◆ **Activity list**
[a] In one to three sentences, explain, using the career profile, why the homepics.realtor.com data set needed a next-generation architecture.
[b] According to the career profile, which degree was completed in 1999?
[c] Transcribe the career profile, starting at the words "previous positions listed" and stopping after "Panther, CDNetworks, etc.)".

◆ **Source text**
········
I was part of the core team that designed, built and transitioned to what was, at the time, the world’s largest VMware VI3 production installation. We migrated hundreds of applications, dozens of verticals and scores of terabytes of production data and live sites from LA to Phoenix, with near-zero downtime, and with significant increases in performance, reliability, scalability and security.
I was responsible for much of the next-gen architecture for homepics.realtor.com (now p.rdcpix.com), a 260-million object, 2.5TB data set that, prior to redesign, was crashing the fastest NetApp filers on the market. I personally tracked down the source of the problem, at the filesystem/memory allocation level, and worked with NetApp engineering to develop workarounds while designing a permanent solution with our software engineering and data agg teams. (A solution that scales to 16 billion objects while maintaining a constant memory footprint!)
previous positions listed in my linkedin profile
Skills (from familiar to highly proficient, in no particular order)
- AWS Certified Solutions Architect Associate - AWS-ASA–29910
- VMware certified on VI3 (VCP #10952)
- ITIL 3.0 certified (2011)
- big data/Internet scale: the majority of my experience in the last decade has been in building and operating web-scale infrastructures that served millions of end users.
- UNIX derivatives: FreeBSD, OpenBSD, Linux, OS X, Solaris, AIX
- open source software: Apache, nginx, RDBMSes (MySQL, PostgreSQL, Oracle), NoSQL (Cassandra, Riak, redis), mail servers (sendmail, postfix, qmail), version control (CVS, subversion, git)
- scripting: Perl, Bourne shell, Python, PHP, Ruby
- storage: NetApp, ZFS, EMC SANs; iSCSI, NFS and SAN environments
- scalability: load balancers (F5, Citrix, Radware, haproxy), CDNs (Limelight, Akamai, Panther, CDNetworks, etc.)
- rule zero: it has to work; rule one: use the right tool for the job. (see also: the rules)
Missouri Southern State University - 1996 - 1999
- B.A. Mass Communications, 1999
- partial credit towards two additional degrees in computer science and network administration
John Brown University - 1994 - 1996
········
[Extracted data entries]
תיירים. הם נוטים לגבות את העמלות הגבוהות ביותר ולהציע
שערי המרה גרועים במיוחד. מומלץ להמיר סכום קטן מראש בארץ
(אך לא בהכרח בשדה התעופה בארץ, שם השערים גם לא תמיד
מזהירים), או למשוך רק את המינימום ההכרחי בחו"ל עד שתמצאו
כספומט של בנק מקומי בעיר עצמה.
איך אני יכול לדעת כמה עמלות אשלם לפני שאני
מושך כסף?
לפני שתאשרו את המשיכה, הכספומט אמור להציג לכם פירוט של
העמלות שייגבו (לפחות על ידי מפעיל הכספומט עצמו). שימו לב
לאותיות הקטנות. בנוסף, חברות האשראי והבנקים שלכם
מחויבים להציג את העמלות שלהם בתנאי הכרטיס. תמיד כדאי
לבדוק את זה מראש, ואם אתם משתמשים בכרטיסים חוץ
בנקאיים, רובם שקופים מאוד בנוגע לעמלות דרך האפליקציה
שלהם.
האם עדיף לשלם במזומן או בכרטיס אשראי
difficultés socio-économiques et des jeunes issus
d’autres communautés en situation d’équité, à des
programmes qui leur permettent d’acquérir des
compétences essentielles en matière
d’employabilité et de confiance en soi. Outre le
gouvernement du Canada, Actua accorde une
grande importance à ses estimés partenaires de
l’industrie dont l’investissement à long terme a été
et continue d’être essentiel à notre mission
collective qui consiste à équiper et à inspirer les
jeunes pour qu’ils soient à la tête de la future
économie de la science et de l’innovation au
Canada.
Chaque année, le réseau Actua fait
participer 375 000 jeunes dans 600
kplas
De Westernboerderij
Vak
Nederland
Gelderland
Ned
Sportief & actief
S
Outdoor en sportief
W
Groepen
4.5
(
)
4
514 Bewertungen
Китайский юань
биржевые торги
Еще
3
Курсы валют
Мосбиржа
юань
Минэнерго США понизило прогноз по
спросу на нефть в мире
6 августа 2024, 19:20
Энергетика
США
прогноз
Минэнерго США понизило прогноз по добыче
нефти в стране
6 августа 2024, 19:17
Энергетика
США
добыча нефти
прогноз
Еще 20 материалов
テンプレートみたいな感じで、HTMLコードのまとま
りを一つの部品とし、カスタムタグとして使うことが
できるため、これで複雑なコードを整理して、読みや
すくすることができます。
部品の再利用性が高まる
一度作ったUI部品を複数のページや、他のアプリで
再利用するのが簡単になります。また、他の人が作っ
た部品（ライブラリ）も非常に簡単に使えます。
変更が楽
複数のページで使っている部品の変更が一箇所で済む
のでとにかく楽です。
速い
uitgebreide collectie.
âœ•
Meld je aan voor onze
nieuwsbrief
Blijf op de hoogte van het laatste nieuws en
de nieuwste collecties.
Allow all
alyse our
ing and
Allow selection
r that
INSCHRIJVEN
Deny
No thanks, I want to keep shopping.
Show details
········
◆ **Responses in order**
[a] Before the redesign, the homepics.realtor.com data set was crashing the fastest NetApp filers on the market. It held 260 million objects and 2.5TB of data. A permanent solution was needed, and the one designed scales to 16 billion objects while keeping a constant memory footprint.

[b] A B.A. in Mass Communications.

[c]
previous positions listed in my linkedin profile
Skills (from familiar to highly proficient, in no particular order)
- AWS Certified Solutions Architect Associate - AWS-ASA–29910
- VMware certified on VI3 (VCP #10952)
- ITIL 3.0 certified (2011)
- big data/Internet scale: the majority of my experience in the last decade has been in building and operating web-scale infrastructures that served millions of end users.
- UNIX derivatives: FreeBSD, OpenBSD, Linux, OS X, Solaris, AIX
- open source software: Apache, nginx, RDBMSes (MySQL, PostgreSQL, Oracle), NoSQL (Cassandra, Riak, redis), mail servers (sendmail, postfix, qmail), version control (CVS, subversion, git)
- scripting: Perl, Bourne shell, Python, PHP, Ruby
- storage: NetApp, ZFS, EMC SANs; iSCSI, NFS and SAN environments
- scalability: load balancers (F5, Citrix, Radware, haproxy), CDNs (Limelight, Akamai, Panther, CDNetworks, etc.)